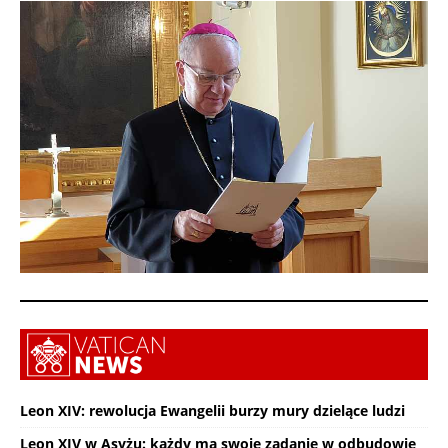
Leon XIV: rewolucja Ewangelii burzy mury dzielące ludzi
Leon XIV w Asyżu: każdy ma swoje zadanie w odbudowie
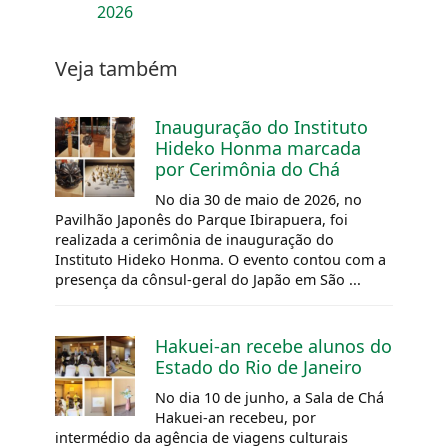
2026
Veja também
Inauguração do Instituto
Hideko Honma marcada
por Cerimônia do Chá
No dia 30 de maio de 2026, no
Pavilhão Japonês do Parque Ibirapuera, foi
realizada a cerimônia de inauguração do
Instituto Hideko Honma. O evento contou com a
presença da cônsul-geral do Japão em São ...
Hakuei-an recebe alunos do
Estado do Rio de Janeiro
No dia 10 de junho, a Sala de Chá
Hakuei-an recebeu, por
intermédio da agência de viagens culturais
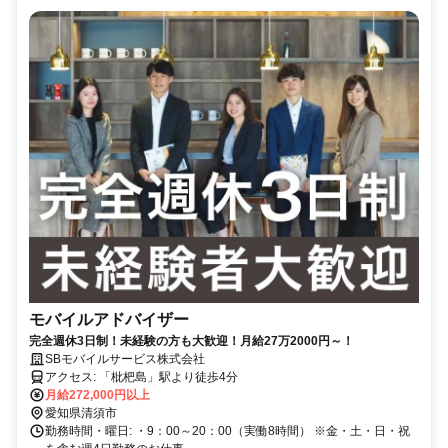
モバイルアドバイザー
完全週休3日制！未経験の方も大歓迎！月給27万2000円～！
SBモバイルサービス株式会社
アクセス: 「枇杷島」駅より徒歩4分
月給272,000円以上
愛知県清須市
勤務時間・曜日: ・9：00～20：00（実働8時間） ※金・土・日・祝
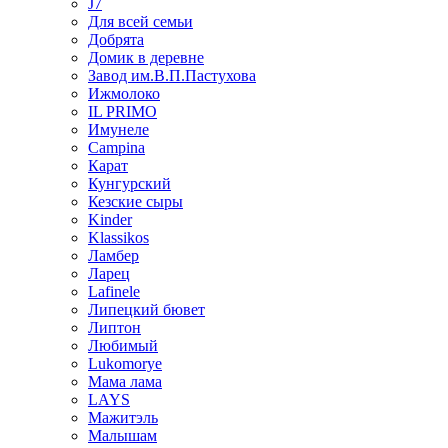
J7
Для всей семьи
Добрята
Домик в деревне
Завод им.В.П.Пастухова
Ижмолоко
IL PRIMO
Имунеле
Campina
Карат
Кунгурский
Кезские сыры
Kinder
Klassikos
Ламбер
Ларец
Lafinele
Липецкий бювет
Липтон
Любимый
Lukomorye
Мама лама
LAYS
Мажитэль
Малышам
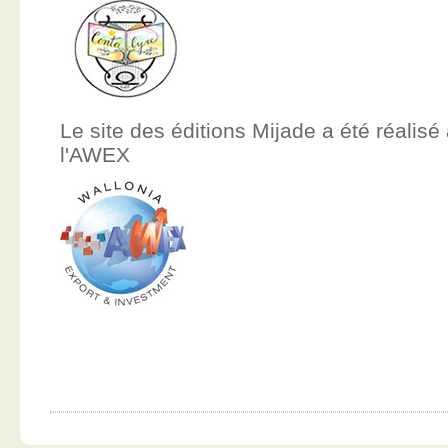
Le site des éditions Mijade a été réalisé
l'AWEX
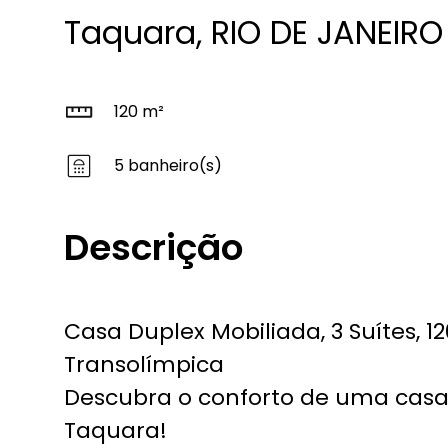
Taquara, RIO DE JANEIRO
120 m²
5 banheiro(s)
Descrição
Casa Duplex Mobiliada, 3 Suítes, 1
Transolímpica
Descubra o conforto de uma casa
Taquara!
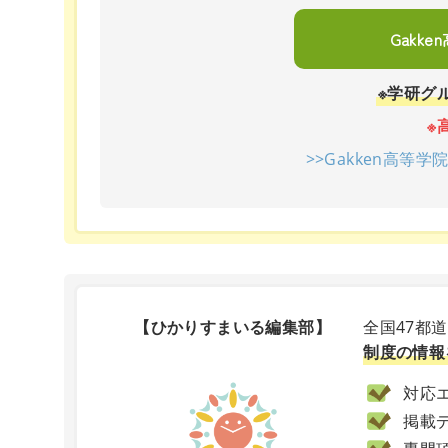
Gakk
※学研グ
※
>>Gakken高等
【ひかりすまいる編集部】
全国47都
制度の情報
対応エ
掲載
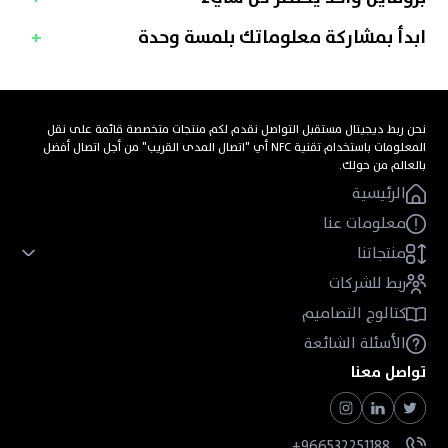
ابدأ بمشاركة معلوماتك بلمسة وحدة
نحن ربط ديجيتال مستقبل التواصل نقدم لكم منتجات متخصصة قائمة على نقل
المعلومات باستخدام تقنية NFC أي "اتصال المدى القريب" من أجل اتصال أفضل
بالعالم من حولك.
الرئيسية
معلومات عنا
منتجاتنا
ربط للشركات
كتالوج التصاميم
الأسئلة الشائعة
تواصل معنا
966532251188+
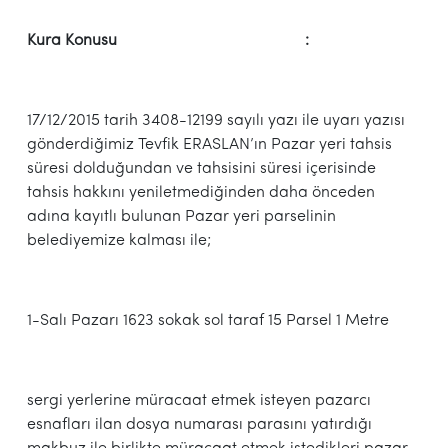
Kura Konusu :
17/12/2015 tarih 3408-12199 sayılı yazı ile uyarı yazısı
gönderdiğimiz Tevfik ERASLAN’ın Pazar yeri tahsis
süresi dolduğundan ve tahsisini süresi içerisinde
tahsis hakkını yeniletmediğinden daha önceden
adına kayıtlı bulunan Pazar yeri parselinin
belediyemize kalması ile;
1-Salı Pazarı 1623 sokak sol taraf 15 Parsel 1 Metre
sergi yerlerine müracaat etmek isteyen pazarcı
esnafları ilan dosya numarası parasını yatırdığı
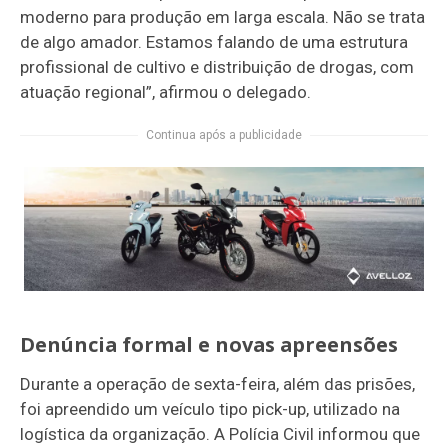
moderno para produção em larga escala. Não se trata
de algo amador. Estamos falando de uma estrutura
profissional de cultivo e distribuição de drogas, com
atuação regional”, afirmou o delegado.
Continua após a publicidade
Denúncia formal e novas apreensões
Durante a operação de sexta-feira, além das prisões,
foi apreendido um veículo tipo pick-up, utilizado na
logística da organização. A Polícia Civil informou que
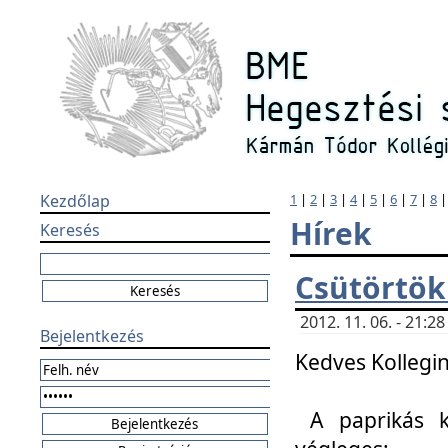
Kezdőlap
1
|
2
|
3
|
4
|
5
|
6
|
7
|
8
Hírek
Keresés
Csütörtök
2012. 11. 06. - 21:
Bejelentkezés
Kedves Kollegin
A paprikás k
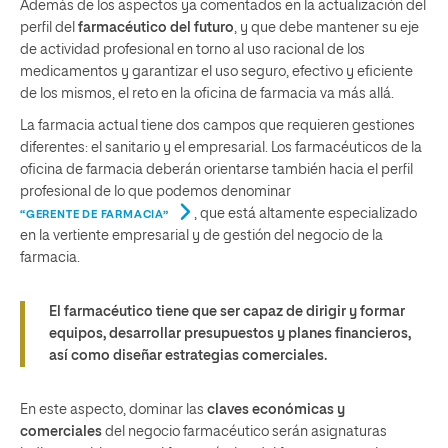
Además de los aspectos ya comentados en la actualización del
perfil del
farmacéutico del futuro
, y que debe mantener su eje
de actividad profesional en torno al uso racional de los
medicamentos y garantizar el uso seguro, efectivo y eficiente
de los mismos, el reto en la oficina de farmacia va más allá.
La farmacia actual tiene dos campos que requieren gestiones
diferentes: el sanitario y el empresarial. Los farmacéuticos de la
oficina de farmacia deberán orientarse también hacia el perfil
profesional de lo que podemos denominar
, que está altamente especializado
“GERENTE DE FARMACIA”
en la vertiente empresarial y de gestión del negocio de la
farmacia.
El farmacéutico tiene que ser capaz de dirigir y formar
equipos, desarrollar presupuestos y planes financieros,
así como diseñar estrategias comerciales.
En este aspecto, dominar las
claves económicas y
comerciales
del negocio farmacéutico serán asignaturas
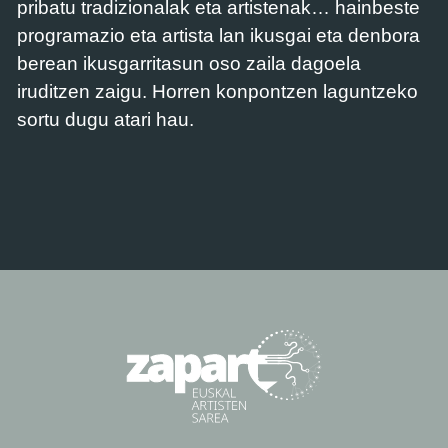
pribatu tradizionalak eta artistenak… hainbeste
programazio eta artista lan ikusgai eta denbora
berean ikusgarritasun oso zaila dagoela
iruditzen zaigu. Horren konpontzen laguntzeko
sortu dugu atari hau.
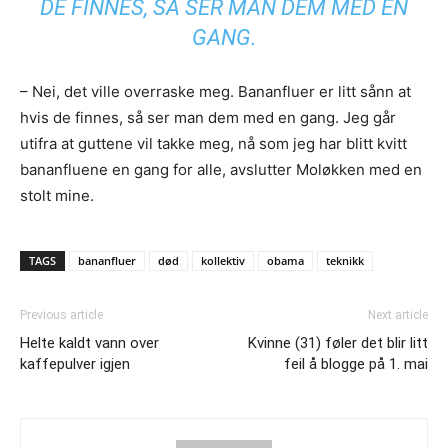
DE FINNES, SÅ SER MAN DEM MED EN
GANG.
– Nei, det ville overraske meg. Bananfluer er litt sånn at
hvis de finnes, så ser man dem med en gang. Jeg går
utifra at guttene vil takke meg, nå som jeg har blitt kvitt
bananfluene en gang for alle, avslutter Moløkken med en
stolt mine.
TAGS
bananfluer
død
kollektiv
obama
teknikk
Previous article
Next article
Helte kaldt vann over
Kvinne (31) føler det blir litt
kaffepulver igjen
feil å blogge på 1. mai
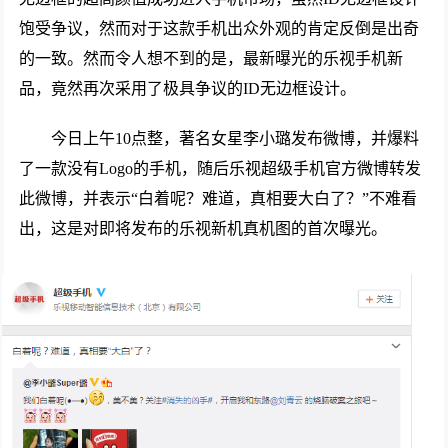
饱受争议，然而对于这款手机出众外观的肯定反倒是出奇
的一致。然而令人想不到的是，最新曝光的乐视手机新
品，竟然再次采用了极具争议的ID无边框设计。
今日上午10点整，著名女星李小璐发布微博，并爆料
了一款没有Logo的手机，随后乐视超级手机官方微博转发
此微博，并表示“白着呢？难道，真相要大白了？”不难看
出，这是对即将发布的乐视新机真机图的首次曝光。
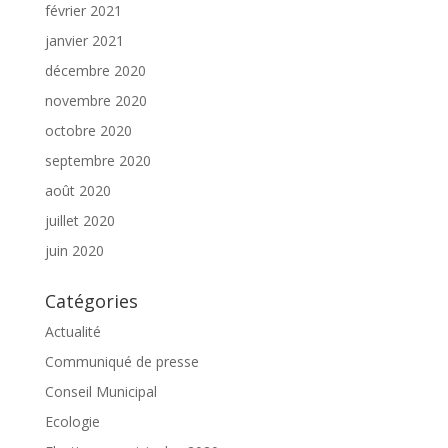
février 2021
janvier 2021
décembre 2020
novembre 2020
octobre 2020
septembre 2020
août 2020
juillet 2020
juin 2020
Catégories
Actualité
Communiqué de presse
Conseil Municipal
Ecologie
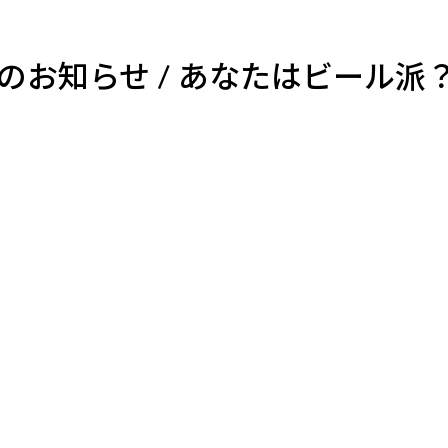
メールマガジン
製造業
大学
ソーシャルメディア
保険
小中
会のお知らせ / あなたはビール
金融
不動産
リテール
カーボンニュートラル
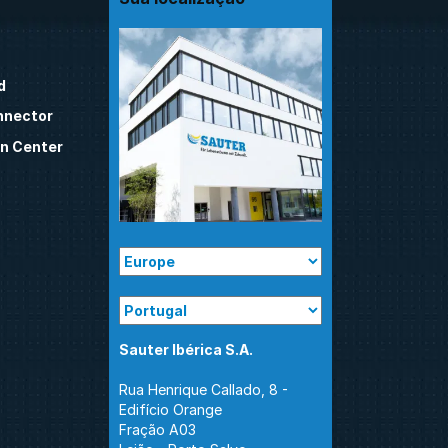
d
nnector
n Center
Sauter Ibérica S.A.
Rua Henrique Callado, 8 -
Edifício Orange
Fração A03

EXERCISE: Lay out the text of the material as a Markdown table with the columns "Row" and "Line," covering the stretch from the start of the material through the line containing "966532251188+", both ends included. Number each line, skip blank lines, and leave out the pictures.

WRITTEN ANSWER:
| Row | Line |
|---|---|
| 1 | Leon XIV: rewolucja Ewangelii burzy mury dzielące ludzi |
| 2 | Leon XIV w Asyżu: każdy ma swoje zadanie w odbudowie |
| 3 | 2026 |
| 4 | Veja também |
| 5 | Inauguração do Instituto |
| 6 | Hideko Honma marcada |
| 7 | por Cerimônia do Chá |
| 8 | No dia 30 de maio de 2026, no |
| 9 | Pavilhão Japonês do Parque Ibirapuera, foi |
| 10 | realizada a cerimônia de inauguração do |
| 11 | Instituto Hideko Honma. O evento contou com a |
| 12 | presença da cônsul-geral do Japão em São ... |
| 13 | Hakuei-an recebe alunos do |
| 14 | Estado do Rio de Janeiro |
| 15 | No dia 10 de junho, a Sala de Chá |
| 16 | Hakuei-an recebeu, por |
| 17 | intermédio da agência de viagens culturais |
| 18 | モバイルアドバイザー |
| 19 | 完全週休3日制！未経験の方も大歓迎！月給27万2000円～！ |
| 20 | SBモバイルサービス株式会社 |
| 21 | アクセス: 「枇杷島」駅より徒歩4分 |
| 22 | 月給272,000円以上 |
| 23 | 愛知県清須市 |
| 24 | 勤務時間・曜日: ・9：00～20：00（実働8時間） ※金・土・日・祝 |
| 25 | J7 |
| 26 | Для всей семьи |
| 27 | Добрята |
| 28 | Домик в деревне |
| 29 | Завод им.В.П.Пастухова |
| 30 | Ижмолоко |
| 31 | IL PRIMO |
| 32 | Имунеле |
| 33 | Campina |
| 34 | Карат |
| 35 | Кунгурский |
| 36 | Кезские сыры |
| 37 | Kinder |
| 38 | Klassikos |
| 39 | Ламбер |
| 40 | Ларец |
| 41 | Lafinele |
| 42 | Липецкий бювет |
| 43 | Липтон |
| 44 | Любимый |
| 45 | Lukomorye |
| 46 | Мама лама |
| 47 | LAYS |
| 48 | Мажитэль |
| 49 | Малышам |
| 50 | Le site des éditions Mijade a été réalisé |
| 51 | l'AWEX |
| 52 | Taquara, RIO DE JANEIRO |
| 53 | 120 m² |
| 54 | 5 banheiro(s) |
| 55 | Descrição |
| 56 | Casa Duplex Mobiliada, 3 Suítes, 1 |
| 57 | Transolímpica |
| 58 | Descubra o conforto de uma casa |
| 59 | Taquara! |
| 60 | Gakk |
| 61 | ※学研グ |
| 62 | ※ |
| 63 | >>Gakken高等 |
| 64 | 【ひかりすまいる編集部】 |
| 65 | 全国47都 |
| 66 | 制度の情報 |
| 67 | 対応エ |
| 68 | 掲載 |
| 69 | ابدأ بمشاركة معلوماتك بلمسة وحدة |
| 70 | نحن ربط ديجيتال مستقبل التواصل نقدم لكم منتجات متخصصة قائمة على نقل |
| 71 | المعلومات باستخدام تقنية NFC أي "اتصال المدى القريب" من أجل اتصال أفضل |
| 72 | بالعالم من حولك. |
| 73 | الرئيسية |
| 74 | معلومات عنا |
| 75 | منتجاتنا |
| 76 | ربط للشركات |
| 77 | كتالوج التصاميم |
| 78 | الأسئلة الشائعة |
| 79 | تواصل معنا |
| 80 | 966532251188+ |